Space shuttle Atlantis will soar into the sky Friday on NASA's 135th and final flight. Its scheduled return to Earth later this month will mark the end of NASA's 30-year space program.

Since its onset with the launch of space shuttle Columbia, the program has been seen as a cheap, safe and reliable way for space exploration.

Despite its great contributions to U.S. manned space flight, it has also left some grave and tragic lessons, making its termination inevitable.

Soaring Costs
Launched in 1972 by then President Richard Nixon, the shuttle program aimed to provide a new system of affordable space travel and proved to be NASA's most enduring project in its 50 years of existence.

In 1981, shuttle Columbia made its first shuttle flight for two days. It was the ultimate hybrid and the first reusable spacecraft.

Launched like a rocket and gliding back to Earth like an airplane, space shuttles not only can act as a space taxi to carry astronauts, but have the muscle of a long-distance trucker to haul heavy machinery.

The spaceship boasts more than 3,500 subsystems and 2.5 million parts and is nine times faster than a speeding bullet as it climbs heavenward. That versatility, however, has translated into higher costs.

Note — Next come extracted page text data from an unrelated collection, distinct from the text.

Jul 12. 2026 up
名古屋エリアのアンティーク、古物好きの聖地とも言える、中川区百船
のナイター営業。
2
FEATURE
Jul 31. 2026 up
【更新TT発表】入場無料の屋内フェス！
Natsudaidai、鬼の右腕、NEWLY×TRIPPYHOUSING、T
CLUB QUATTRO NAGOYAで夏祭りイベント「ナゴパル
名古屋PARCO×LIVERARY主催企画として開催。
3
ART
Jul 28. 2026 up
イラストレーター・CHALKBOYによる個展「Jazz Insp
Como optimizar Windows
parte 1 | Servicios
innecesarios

NASA originally estimated the program would cost about 90 billion U.S. dollars. However, its actual cost stands at about 200 billion dollars, compared with the 151 billion dollars spent on Apollo which took Americans to the moon in 1969.

In an article in Technology Review, John Logsdon, former head of the Space Policy Institute at George Washington University, drew a direct connection between the ravenous shuttle budget and the lack of other large advances in manned space flight.

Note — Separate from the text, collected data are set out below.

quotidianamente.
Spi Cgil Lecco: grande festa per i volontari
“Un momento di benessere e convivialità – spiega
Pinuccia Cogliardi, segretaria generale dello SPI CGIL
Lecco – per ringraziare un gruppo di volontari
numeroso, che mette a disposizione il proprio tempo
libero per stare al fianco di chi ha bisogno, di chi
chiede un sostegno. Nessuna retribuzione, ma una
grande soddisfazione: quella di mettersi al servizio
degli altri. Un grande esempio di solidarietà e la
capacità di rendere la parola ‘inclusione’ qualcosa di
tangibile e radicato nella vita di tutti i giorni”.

"By operating the system for 30 years, with its high costs and high risk, rather than replacing it with a less expensive, less risky second-generation system, NASA compounded the original mistake of developing the most ambitious version of the vehicle," he wrote.

"The shuttle's cost has been an obstacle to NASA starting other major projects," he added.

High Risk
In terms of safety, the shuttles have never been as reliable as their designers had envisioned.

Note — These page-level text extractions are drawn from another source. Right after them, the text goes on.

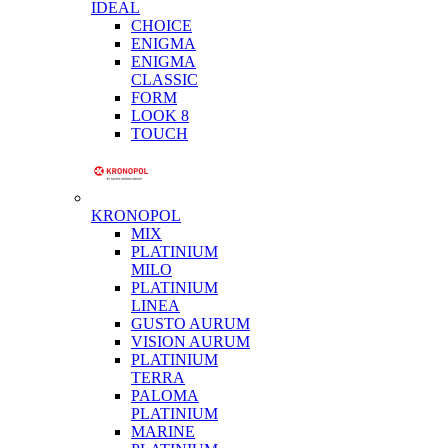
IDEAL
CHOICE
ENIGMA
ENIGMA
CLASSIC
FORM
LOOK 8
TOUCH
KRONOPOL
MIX
PLATINIUM
MILO
PLATINIUM
LINEA
GUSTO AURUM
VISION AURUM
PLATINIUM
TERRA
PALOMA
PLATINIUM
MARINE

On average, one out of every 67 flights ended up with fatal accidents. Based on the rate of deaths per million miles traveled, the space shuttle is 138 times riskier than a passenger jet.

Seven astronauts onboard died when Challenger exploded about a minute after launch in 1986. Nearly two decades after the tragic blast, a new catastrophe descended when the shuttle Columbia disintegrated moments before landing in 2003, killing another seven spacemen.

Again, the shuttle program was shelved for more than two years as NASA stepped up efforts to make it safer. But experts say the fundamental problem related to shuttles' safety cannot be solved due to their "birth defects."

"It is in the nation's interest to replace the Shuttle as soon as possible," concluded the panel that investigated the 2003 Columbia accident.

Policy Shift
In 2004, former U.S. President George W. Bush made the decision to retire the space shuttles in 2004. Bush wanted astronauts to go back to the moon, and eventually go to the Mars. In order to save money for building a new spaceship to attain that goal, NASA had to stop spending about 4 billion dollars a year on the shuttle program.

President Barack Obama, however, unrolled a fresh project to build a giant rocket to send astronauts to an asteroid, and eventually to the Mars, while transferring to private companies the job of carrying cargo and astronauts to space stations.

During his first-ever Twitter town hall meeting on Wednesday, Obama said NASA needs new technological breakthroughs to revitalize its mission to explore the universe.

Admitting the shuttles' "extraordinary work in low-orbit experiments, the International Space Station," Obama said: "But now what we need is that next technological breakthrough."

He said that the United States should move beyond the space travel models it used in the 1960s for the Apollo program.

"Rather than keep on doing the same thing, let's invest in basic research around new technologies that can get us to places faster, allow human space flight to last longer," Obama said.